» What you should do:
Convert the lines, starting with the first one and going on through the line that contains "अनिल कुमार वर्मा", into a Markdown table with the columns No. and Text, skipping blank lines.

++++++

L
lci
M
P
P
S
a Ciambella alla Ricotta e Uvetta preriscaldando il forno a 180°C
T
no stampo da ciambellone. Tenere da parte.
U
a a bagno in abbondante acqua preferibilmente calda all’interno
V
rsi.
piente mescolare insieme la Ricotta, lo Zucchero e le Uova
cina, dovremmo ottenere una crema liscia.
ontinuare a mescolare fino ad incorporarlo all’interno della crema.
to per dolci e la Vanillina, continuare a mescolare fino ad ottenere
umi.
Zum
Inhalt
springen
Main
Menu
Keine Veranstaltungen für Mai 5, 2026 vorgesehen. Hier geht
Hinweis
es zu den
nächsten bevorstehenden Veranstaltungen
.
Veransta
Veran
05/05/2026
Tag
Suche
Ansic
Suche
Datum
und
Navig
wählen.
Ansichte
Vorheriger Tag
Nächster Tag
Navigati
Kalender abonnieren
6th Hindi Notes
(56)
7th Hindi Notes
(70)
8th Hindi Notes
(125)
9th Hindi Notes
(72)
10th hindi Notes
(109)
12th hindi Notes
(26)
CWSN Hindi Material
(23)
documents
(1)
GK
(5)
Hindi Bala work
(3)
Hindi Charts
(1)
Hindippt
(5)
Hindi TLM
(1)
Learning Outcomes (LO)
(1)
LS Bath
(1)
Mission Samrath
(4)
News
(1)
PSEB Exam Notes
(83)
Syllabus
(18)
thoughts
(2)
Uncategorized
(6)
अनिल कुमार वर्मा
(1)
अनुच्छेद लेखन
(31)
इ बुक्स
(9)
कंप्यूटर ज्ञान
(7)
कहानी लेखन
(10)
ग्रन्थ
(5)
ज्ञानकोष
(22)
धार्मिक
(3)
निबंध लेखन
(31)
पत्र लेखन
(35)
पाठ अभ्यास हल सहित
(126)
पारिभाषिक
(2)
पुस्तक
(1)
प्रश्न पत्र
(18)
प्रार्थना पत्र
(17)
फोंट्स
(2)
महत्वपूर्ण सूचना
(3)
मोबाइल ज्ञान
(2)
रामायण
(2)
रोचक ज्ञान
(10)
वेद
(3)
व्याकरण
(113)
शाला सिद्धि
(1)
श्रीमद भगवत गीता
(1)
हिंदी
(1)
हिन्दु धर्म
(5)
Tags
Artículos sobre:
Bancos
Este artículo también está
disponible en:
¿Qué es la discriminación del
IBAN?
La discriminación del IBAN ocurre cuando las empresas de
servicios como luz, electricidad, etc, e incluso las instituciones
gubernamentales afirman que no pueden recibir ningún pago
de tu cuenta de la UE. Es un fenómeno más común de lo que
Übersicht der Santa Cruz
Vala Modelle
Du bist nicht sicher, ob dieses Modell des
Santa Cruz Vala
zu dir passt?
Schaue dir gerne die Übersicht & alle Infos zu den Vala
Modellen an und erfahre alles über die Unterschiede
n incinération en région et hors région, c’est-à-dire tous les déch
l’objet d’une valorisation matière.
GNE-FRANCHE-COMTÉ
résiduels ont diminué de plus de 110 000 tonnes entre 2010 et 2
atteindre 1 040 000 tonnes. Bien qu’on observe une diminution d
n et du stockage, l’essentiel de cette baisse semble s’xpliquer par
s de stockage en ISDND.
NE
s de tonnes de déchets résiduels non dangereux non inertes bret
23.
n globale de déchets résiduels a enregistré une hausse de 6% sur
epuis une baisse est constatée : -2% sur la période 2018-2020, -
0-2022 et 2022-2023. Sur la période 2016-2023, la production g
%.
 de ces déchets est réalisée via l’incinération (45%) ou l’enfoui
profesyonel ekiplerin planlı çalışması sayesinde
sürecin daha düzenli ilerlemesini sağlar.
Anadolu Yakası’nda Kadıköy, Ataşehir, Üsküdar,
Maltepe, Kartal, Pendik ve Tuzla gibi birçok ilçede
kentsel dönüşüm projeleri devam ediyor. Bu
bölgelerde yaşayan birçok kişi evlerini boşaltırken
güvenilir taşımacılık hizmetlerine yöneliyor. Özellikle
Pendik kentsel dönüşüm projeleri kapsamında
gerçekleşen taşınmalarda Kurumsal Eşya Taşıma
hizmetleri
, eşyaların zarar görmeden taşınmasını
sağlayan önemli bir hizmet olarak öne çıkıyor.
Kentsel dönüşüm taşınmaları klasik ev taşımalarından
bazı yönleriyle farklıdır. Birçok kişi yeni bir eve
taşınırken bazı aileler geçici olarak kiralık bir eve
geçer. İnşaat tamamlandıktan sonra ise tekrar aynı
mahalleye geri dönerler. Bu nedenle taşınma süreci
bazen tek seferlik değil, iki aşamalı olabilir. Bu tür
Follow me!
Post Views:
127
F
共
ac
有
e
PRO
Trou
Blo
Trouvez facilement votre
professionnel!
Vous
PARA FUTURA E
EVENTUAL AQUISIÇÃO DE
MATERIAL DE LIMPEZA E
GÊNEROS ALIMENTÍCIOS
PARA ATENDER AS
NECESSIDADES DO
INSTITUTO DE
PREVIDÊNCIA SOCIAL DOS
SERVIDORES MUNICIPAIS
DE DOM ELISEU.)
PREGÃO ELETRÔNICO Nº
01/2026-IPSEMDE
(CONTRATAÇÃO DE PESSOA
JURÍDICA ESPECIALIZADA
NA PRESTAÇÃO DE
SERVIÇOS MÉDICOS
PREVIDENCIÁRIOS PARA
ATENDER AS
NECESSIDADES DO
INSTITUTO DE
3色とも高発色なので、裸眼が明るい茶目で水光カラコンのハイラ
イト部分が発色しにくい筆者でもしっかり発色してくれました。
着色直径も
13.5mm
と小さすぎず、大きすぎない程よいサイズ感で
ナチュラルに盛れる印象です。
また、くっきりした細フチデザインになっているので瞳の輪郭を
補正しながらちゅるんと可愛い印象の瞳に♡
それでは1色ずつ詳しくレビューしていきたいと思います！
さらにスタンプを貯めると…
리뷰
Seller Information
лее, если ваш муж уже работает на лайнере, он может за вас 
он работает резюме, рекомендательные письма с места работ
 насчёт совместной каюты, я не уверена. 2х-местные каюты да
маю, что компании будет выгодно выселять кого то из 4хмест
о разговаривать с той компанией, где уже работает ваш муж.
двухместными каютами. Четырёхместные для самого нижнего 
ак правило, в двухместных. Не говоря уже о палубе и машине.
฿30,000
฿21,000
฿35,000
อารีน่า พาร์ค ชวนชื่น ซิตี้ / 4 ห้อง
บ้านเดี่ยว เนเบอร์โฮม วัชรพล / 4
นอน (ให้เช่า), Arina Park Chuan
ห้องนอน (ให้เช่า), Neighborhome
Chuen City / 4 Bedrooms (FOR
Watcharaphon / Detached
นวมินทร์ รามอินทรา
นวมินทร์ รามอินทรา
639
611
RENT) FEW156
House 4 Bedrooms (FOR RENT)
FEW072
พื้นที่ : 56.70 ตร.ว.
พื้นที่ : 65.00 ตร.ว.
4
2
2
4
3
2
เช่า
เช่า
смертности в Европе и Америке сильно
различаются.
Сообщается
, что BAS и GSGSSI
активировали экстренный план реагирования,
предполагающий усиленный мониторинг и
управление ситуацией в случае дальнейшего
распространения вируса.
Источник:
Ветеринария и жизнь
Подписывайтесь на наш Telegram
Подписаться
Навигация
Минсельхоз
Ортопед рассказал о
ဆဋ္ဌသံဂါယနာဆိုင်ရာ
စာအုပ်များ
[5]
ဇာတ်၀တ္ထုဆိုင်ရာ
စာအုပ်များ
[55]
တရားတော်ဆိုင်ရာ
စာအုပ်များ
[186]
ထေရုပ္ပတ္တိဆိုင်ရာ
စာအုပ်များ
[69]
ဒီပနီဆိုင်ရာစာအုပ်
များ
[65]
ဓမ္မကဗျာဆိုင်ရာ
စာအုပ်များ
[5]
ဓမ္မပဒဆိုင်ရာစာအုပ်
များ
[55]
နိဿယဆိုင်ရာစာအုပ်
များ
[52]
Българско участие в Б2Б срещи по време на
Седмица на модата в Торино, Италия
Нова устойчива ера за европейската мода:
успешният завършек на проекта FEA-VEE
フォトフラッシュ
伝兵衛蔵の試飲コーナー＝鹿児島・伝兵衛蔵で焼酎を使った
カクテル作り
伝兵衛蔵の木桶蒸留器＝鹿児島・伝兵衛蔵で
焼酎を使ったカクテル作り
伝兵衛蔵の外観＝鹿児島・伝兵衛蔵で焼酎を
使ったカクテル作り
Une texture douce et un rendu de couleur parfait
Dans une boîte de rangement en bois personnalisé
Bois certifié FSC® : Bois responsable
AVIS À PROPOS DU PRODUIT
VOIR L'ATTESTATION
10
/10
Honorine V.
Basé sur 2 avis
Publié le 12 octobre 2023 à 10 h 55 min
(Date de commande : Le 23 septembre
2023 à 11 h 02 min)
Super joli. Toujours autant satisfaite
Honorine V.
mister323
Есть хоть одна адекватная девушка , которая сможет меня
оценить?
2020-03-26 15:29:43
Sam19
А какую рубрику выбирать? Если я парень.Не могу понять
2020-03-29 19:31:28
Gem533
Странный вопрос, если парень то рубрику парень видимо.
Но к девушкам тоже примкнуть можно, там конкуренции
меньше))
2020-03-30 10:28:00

++++++

» Task output:
| No. | Text |
|---|---|
| 1 | L |
| 2 | lci |
| 3 | M |
| 4 | P |
| 5 | P |
| 6 | S |
| 7 | a Ciambella alla Ricotta e Uvetta preriscaldando il forno a 180°C |
| 8 | T |
| 9 | no stampo da ciambellone. Tenere da parte. |
| 10 | U |
| 11 | a a bagno in abbondante acqua preferibilmente calda all’interno |
| 12 | V |
| 13 | rsi. |
| 14 | piente mescolare insieme la Ricotta, lo Zucchero e le Uova |
| 15 | cina, dovremmo ottenere una crema liscia. |
| 16 | ontinuare a mescolare fino ad incorporarlo all’interno della crema. |
| 17 | to per dolci e la Vanillina, continuare a mescolare fino ad ottenere |
| 18 | umi. |
| 19 | Zum |
| 20 | Inhalt |
| 21 | springen |
| 22 | Main |
| 23 | Menu |
| 24 | Keine Veranstaltungen für Mai 5, 2026 vorgesehen. Hier geht |
| 25 | Hinweis |
| 26 | es zu den |
| 27 | nächsten bevorstehenden Veranstaltungen |
| 28 | . |
| 29 | Veransta |
| 30 | Veran |
| 31 | 05/05/2026 |
| 32 | Tag |
| 33 | Suche |
| 34 | Ansic |
| 35 | Suche |
| 36 | Datum |
| 37 | und |
| 38 | Navig |
| 39 | wählen. |
| 40 | Ansichte |
| 41 | Vorheriger Tag |
| 42 | Nächster Tag |
| 43 | Navigati |
| 44 | Kalender abonnieren |
| 45 | 6th Hindi Notes |
| 46 | (56) |
| 47 | 7th Hindi Notes |
| 48 | (70) |
| 49 | 8th Hindi Notes |
| 50 | (125) |
| 51 | 9th Hindi Notes |
| 52 | (72) |
| 53 | 10th hindi Notes |
| 54 | (109) |
| 55 | 12th hindi Notes |
| 56 | (26) |
| 57 | CWSN Hindi Material |
| 58 | (23) |
| 59 | documents |
| 60 | (1) |
| 61 | GK |
| 62 | (5) |
| 63 | Hindi Bala work |
| 64 | (3) |
| 65 | Hindi Charts |
| 66 | (1) |
| 67 | Hindippt |
| 68 | (5) |
| 69 | Hindi TLM |
| 70 | (1) |
| 71 | Learning Outcomes (LO) |
| 72 | (1) |
| 73 | LS Bath |
| 74 | (1) |
| 75 | Mission Samrath |
| 76 | (4) |
| 77 | News |
| 78 | (1) |
| 79 | PSEB Exam Notes |
| 80 | (83) |
| 81 | Syllabus |
| 82 | (18) |
| 83 | thoughts |
| 84 | (2) |
| 85 | Uncategorized |
| 86 | (6) |
| 87 | अनिल कुमार वर्मा |